I have invited the whole crew to gather in the lower decks with me tonight. I’m sure they don’t think much of it; a meeting called by the cabin boy, but tonight will be momentous. I don’t want to ruin the surprise, but I’ll give you some hints. One of our imports is nutmeg, nearly 100 grams of it.
They began to trickle down into the underbelly of the boat by dusk. Just thirteen men, captain and crew, plus a cabin boy with a grin on his face, making fourteen.  Tightly packed in a dank, floating prison. It appears to be a gathering among friends, just a last goodbye before starvation and disease seal the fate of the remaining. But something else goes on underneath, and dark, labyrinthine plot.
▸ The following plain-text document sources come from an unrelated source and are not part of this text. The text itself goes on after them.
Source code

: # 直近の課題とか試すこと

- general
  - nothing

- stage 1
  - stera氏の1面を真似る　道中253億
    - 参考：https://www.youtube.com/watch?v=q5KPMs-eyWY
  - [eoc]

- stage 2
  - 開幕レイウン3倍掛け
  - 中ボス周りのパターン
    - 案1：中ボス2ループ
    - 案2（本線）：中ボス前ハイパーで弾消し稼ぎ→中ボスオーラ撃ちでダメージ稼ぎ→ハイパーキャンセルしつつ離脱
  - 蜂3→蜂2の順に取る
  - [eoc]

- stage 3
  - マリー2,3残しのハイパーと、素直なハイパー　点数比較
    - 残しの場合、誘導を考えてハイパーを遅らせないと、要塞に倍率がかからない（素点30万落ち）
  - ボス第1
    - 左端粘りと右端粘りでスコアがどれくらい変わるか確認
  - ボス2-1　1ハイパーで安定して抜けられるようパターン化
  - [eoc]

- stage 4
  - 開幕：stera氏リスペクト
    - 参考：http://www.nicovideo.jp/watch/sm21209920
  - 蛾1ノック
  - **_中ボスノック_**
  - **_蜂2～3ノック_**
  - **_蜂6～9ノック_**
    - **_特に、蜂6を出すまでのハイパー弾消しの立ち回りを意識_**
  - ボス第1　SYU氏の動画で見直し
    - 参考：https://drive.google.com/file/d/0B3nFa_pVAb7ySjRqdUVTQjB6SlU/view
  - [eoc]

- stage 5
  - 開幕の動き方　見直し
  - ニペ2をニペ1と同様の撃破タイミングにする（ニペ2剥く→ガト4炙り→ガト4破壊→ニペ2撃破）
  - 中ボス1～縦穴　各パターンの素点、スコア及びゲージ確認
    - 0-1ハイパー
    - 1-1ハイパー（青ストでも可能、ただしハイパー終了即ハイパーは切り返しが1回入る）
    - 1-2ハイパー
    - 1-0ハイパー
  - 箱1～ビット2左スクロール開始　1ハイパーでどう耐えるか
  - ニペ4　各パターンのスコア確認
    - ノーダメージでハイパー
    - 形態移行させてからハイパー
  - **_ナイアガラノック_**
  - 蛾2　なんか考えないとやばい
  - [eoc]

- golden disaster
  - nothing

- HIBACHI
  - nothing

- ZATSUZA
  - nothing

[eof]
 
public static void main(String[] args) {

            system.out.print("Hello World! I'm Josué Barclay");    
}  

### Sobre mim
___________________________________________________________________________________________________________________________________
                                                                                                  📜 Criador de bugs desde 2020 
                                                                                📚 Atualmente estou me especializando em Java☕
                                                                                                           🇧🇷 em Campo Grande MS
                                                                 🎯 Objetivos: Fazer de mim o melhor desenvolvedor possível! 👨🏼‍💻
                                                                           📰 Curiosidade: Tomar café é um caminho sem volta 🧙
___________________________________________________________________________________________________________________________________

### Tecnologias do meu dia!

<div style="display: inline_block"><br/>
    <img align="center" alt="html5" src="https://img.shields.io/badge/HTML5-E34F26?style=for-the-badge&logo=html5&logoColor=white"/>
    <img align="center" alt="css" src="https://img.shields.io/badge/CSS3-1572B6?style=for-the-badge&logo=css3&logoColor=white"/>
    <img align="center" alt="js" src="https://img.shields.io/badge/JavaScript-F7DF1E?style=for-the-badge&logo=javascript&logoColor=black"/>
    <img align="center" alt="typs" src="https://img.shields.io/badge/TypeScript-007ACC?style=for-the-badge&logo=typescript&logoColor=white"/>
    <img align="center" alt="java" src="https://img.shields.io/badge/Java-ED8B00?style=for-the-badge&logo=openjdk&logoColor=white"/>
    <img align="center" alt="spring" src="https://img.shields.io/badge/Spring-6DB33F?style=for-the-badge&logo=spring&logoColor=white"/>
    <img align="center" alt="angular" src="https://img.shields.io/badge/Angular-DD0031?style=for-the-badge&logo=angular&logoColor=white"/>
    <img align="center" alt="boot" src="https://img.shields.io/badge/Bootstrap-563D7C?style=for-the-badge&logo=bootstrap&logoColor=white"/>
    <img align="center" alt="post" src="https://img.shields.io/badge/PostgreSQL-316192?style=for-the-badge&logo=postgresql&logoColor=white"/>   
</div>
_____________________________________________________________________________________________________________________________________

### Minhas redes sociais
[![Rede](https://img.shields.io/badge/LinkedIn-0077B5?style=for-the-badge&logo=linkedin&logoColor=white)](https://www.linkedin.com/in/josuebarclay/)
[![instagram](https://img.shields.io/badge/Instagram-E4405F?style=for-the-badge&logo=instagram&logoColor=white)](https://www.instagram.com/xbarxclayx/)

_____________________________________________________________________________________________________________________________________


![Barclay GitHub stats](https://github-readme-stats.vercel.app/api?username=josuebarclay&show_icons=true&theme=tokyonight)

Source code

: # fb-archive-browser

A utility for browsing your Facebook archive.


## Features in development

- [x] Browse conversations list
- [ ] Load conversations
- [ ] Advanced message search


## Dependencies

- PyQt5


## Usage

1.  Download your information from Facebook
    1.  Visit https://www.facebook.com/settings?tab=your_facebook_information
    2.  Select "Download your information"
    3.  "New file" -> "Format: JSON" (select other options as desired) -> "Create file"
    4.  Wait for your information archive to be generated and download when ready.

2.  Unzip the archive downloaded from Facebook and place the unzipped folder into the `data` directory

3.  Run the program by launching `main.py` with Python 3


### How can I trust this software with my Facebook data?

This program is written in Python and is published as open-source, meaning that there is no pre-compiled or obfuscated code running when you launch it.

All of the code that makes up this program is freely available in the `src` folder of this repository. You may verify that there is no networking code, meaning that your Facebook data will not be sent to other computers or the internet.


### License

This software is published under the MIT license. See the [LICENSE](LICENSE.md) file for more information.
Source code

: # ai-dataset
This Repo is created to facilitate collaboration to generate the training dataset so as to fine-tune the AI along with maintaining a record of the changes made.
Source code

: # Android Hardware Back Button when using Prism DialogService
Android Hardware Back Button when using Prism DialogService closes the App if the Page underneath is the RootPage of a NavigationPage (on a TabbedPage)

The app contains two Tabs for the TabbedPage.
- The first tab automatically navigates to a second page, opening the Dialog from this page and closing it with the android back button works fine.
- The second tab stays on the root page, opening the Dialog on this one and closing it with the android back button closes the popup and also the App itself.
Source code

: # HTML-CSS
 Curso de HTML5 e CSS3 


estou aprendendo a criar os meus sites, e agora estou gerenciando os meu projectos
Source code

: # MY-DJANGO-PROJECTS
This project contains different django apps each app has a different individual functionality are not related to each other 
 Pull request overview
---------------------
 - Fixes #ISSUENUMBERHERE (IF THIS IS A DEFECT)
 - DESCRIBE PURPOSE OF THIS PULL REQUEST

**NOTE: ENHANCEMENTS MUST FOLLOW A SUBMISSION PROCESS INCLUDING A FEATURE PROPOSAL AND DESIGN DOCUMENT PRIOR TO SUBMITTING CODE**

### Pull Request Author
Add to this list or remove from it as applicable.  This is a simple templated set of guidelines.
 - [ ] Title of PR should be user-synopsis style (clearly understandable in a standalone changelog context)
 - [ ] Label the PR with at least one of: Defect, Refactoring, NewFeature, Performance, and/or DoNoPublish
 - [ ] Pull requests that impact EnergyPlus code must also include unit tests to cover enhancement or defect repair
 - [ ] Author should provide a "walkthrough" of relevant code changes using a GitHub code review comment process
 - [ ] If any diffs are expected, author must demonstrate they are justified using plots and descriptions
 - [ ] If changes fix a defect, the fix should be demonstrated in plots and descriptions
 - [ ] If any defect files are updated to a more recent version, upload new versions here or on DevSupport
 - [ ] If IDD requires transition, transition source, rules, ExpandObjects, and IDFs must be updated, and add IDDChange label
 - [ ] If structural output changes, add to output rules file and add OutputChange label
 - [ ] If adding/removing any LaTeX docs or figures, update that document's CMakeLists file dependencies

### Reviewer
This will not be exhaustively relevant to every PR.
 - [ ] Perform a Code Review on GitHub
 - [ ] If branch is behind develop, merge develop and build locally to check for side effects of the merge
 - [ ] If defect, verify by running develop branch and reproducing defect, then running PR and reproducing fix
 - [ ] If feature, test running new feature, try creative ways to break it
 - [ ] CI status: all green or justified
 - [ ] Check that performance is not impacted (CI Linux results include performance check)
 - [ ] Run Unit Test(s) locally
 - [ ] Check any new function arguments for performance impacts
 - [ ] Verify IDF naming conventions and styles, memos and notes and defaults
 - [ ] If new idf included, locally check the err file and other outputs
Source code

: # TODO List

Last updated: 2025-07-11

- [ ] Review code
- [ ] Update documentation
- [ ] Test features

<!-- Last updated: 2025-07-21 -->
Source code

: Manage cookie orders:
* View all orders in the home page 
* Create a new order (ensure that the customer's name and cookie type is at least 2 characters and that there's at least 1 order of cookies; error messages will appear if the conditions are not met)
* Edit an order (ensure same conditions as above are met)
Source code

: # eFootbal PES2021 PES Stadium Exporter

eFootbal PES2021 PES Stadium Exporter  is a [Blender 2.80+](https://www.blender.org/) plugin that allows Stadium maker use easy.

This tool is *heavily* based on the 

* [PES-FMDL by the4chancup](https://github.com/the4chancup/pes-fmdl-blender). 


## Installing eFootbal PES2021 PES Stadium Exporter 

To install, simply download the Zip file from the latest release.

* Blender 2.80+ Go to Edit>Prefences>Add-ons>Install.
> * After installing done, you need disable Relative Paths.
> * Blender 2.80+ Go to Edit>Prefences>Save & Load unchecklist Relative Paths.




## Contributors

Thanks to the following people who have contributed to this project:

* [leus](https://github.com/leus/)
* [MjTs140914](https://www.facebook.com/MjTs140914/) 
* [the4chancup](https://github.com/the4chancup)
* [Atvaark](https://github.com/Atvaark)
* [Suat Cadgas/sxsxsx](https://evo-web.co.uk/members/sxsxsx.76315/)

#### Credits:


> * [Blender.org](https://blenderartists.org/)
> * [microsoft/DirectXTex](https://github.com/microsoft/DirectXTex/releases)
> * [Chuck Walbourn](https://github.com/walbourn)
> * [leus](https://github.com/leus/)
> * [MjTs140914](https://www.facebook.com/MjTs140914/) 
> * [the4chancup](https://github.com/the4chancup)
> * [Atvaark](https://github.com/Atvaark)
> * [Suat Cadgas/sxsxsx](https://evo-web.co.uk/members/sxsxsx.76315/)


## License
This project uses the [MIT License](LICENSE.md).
A plot instituted by the Reaper’s own tyro.
Time moved quickly as the moments of the finale approached. The cabin boy handed out wine in cups, from a new bottle.
“Where did this come from? And why?” Someone asked.
“I’ve been saving it,” he told them. “This is a celebration.”
He made a toast, and they drank to life, and living, and having nothing else to do. Little time had passed before thirteen men’s hearts were grasped by cyanide, and they fell to their knees.
“Poison,” they gasped, and looked to the cabin boy. “But what have you to gain?”
“The love of the Reaper,” he told them, as they all slipped away.


The author's comments:

I keep putting my stories in Other because I don't know where they go. I hope you like it.